I don’t believe I have been making “silly little political points” against the Conservatives. As Mr Smith himself admits, the scheme is a farce. It is, I am afraid, a farce entirely of the Conservatives’ own making. It is real, it is happening, and it is affecting residents. Whilst the points I have been raising are undoubtedly “political”, the feedback I have had from most residents is that they neither “silly” nor “little”- and all the Conservatives have done in response has been run and hide.

On Experience: In All Its Forms

As regular readers of this blog will know, I recently stood as the Labour candidate in my home ward of Remenham, Wargrave and Ruscombe (in Wokingham Borough). It was a fairly safe Tory seat, and I managed to poll third place, with a substantially increased share of the vote.

As those of you who have read my “About” page on this blog may be aware, I am originally from a medium-sized industrial town in the North West, called Warrington. It’s famous for (in the plus column) Lewis Carroll, Warrington Wolves RLFC and playing a considerable role in the Northern Ireland peace process, as well as (in the minus column) Kerry Katona and Chris Evans. It also has a local by-election today, in the Poulton North ward.

I’ve been keeping half an eye on it, and today I noticed this article on the Warrington Guardian website, in which the Lib Dems have been slating the Labour candidate, Ashley Pemberton, on the grounds of his lack of experience. Ashley is a student, and rather than tackling him on policy grounds (on which the Lib Dems across the country seem mostly bankrupt), Cllr Bob Barr has gone for his youth as a factor which makes him unsuitable to be a councillor.

This not only seems stupid to me, but seems to be representative of a destructive malaise which has taken hold of local politics nationwide. Look at Borough and District councils across the country, and at the ages of the people sitting on them. By and large, I’d guess, they’re over forty. Not that this is a bad thing, there is a certain level of experience which age alone can offer, but I do think it stilts a council to have such a homogeneous age of councillors.

Obviously I have a personal stake in a matter such as this, as a local candidate still under 21 (for a few more weeks, at least). The charge of being too inexperienced (read: young) was never levelled at me directly during my campaign, but it was always bubbling just under the surface (ironically, not from the Tories, who fought a campaign which although I disagree with was quite clean and amicable).
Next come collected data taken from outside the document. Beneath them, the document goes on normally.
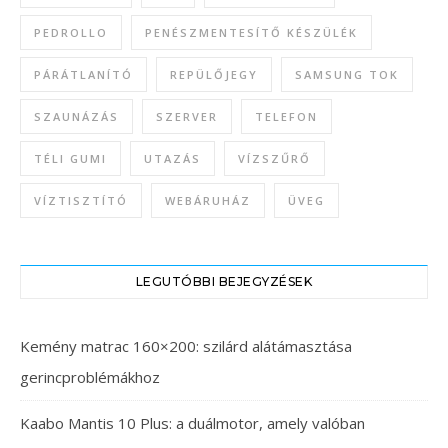
PEDROLLO
PENÉSZMENTESÍTŐ KÉSZÜLÉK
PÁRÁTLANÍTÓ
REPÜLŐJEGY
SAMSUNG TOK
SZAUNÁZÁS
SZERVER
TELEFON
TÉLI GUMI
UTAZÁS
VÍZSZŰRŐ
VÍZTISZTÍTÓ
WEBÁRUHÁZ
ÜVEG
LEGUTÓBBI BEJEGYZÉSEK
Kemény matrac 160×200: szilárd alátámasztása
gerincproblémákhoz
Kaabo Mantis 10 Plus: a duálmotor, amely valóban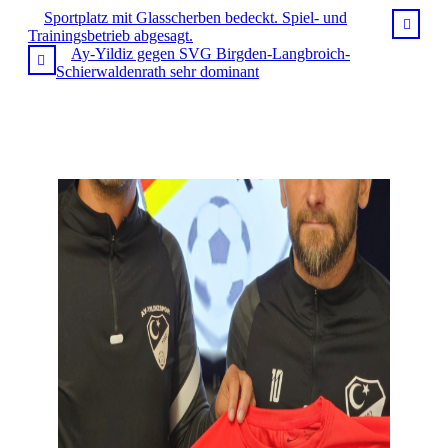
Sportplatz mit Glasscherben bedeckt. Spiel- und
Trainingsbetrieb abgesagt.
Ay-Yildiz gegen SVG Birgden-Langbroich-
Schierwaldenrath sehr dominant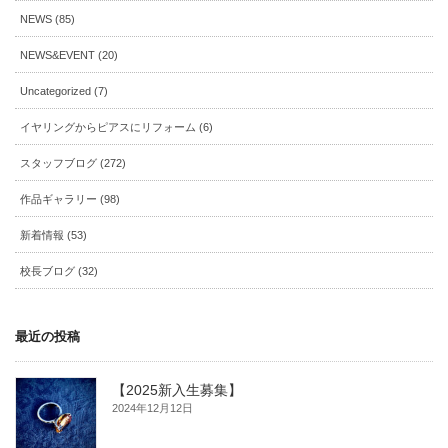
NEWS (85)
NEWS&EVENT (20)
Uncategorized (7)
イヤリングからピアスにリフォーム (6)
スタッフブログ (272)
作品ギャラリー (98)
新着情報 (53)
校長ブログ (32)
最近の投稿
【2025新入生募集】
2024年12月12日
Now, I am young. But in that I don’t think I lack experience, I simply have different experience. In a time when central and local government cuts are falling on the young in particular, I can see more clearly what affects will be had. And aside from that, I am a completely different generation from most of the people sitting on Borough and District councils across the country, and have completely new ideas.

What people of my generation, and my age (and, dare I say it, my experience) can offer to local communities is a completely different way of thinking. My views and my ideas differ even from the older members of my own party, and I expect the same goes for Ashley, and the rest of my fellow young Labourites across the country. And, in fact, probably young members of other parties too.
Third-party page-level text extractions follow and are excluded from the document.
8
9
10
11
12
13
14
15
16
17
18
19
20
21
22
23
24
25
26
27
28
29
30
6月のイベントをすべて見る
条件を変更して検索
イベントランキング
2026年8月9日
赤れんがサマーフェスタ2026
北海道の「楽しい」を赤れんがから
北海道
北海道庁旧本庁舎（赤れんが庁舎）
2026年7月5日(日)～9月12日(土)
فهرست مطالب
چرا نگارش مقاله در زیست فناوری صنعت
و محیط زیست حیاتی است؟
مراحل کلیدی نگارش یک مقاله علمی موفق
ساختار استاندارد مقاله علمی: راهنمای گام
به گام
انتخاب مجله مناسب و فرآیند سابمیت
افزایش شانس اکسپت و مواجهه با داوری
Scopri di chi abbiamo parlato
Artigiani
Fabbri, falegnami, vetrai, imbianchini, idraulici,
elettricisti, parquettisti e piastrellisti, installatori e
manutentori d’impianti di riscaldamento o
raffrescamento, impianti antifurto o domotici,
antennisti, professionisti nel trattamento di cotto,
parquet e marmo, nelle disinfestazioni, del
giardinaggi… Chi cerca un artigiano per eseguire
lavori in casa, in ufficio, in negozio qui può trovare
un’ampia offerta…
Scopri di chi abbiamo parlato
What Cllr Barr is doing here is an campaign tactic: the Lib Dems are going to lose Poulton North and they know it, so they’re resorting to dirty tricks on the eve of the election. But it’s a dangerous idea to start throwing around. Do we really want our local government to be entirely controlled by the upper echelons of society, by middle-aged businessmen and retirees with time on their hands? That sounds like a serious threat to representative democracy to me.